As for comparing the Patriot Act to a Public Health care option, I’d like to think you were kidding but let me put it this way — no one ever gave me the choice to opt out of the inappropriately named Patriot Act.
Jim:
I’ve never met a republican who was also a stateist. Republicans generally favor less government intrusion into private affairs and business. They do not promote smoking bans, forbid bartenders from drinking, prevent parents from offering a drink to their children in a supervised environment. Liberal democrats do these things then call republicans and conservatives prudes.
That being said, in some respects you are more libritarian and freedom loving that most liberals (like most people you seem to have a “chinese menue”, not an idiological checklist).

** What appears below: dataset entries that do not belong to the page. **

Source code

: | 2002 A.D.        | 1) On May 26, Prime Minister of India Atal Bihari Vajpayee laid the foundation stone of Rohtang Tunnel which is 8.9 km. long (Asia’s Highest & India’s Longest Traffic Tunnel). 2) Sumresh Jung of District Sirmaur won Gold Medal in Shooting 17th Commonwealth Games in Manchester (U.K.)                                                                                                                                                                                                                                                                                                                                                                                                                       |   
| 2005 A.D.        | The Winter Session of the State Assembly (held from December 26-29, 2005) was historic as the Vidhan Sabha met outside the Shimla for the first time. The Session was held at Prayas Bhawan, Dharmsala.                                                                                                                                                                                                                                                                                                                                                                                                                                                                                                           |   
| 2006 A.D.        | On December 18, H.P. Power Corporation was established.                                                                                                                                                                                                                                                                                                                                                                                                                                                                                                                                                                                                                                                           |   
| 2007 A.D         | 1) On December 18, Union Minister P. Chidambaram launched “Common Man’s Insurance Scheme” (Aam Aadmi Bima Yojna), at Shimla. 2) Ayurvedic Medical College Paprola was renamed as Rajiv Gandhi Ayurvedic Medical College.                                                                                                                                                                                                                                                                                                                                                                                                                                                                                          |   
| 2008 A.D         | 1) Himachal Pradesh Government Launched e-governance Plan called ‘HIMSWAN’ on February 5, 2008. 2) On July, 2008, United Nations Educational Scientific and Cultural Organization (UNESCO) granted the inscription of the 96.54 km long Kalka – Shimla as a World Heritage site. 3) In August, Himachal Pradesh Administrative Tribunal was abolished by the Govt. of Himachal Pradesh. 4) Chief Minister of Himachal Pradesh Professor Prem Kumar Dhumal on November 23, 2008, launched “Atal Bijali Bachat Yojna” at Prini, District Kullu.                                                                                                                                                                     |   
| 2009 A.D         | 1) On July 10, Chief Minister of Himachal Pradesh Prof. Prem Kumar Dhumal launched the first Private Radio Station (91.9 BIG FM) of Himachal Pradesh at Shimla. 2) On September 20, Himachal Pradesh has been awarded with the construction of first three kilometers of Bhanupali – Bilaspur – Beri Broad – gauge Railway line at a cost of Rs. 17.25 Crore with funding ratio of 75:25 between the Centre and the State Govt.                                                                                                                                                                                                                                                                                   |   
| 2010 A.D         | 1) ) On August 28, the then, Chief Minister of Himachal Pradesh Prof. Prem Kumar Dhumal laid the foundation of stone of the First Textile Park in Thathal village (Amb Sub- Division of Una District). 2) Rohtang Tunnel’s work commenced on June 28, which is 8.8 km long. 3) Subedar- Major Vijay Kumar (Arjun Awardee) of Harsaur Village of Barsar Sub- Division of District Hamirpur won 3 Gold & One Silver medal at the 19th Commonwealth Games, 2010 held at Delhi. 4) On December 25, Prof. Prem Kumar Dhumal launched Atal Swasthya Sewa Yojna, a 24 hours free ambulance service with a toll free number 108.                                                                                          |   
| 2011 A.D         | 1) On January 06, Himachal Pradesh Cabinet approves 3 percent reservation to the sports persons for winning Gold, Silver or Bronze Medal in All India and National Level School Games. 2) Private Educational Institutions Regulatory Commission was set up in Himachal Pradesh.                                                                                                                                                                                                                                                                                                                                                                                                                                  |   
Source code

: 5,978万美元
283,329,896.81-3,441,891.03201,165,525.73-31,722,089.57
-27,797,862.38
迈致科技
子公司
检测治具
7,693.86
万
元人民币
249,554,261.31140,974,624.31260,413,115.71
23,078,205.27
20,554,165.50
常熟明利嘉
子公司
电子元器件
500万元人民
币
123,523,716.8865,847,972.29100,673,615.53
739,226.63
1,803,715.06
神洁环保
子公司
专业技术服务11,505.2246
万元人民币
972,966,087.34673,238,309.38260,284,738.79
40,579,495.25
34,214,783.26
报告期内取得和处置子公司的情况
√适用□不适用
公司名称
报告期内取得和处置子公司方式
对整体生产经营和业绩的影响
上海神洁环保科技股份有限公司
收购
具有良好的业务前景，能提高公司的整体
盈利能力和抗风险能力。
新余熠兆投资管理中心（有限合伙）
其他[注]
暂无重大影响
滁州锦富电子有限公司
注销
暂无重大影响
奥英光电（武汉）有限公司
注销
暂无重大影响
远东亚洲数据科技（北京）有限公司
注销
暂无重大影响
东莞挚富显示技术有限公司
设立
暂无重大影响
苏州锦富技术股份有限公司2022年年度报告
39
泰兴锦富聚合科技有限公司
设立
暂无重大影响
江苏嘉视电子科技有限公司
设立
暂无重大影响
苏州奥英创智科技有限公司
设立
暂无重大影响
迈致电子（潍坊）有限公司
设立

However, your fantasy that your privacy and freedom of choice might be better protected under Obamacare demonstrates a faith in government that is simply misplaced. No libritarian believes the role of government is to provide all things for all people. Libritarians understand that all government programs are by nature rationing programs with no need to keep the coustomer happy.
I heard John Stossel make an interesting point today about health care and Lasik surgery. People pay for this independent of insurance plans and therefore there is great competition and lower prices. It follows that we rely on all forms of health insurance too much and that keeps costs high. He suggested that you get a HSA and insurance policy for only catastrophy. Most doctors are willing, he suggested, to offer great reductions in costs for cash. My point is that there are other solutions to the health care problem than surrendering everything to stupid republican or democrat bureaucrats. That should appeal to your libritarian viewpoint. This would also free the resources of government to focus on caring for those in genuine need.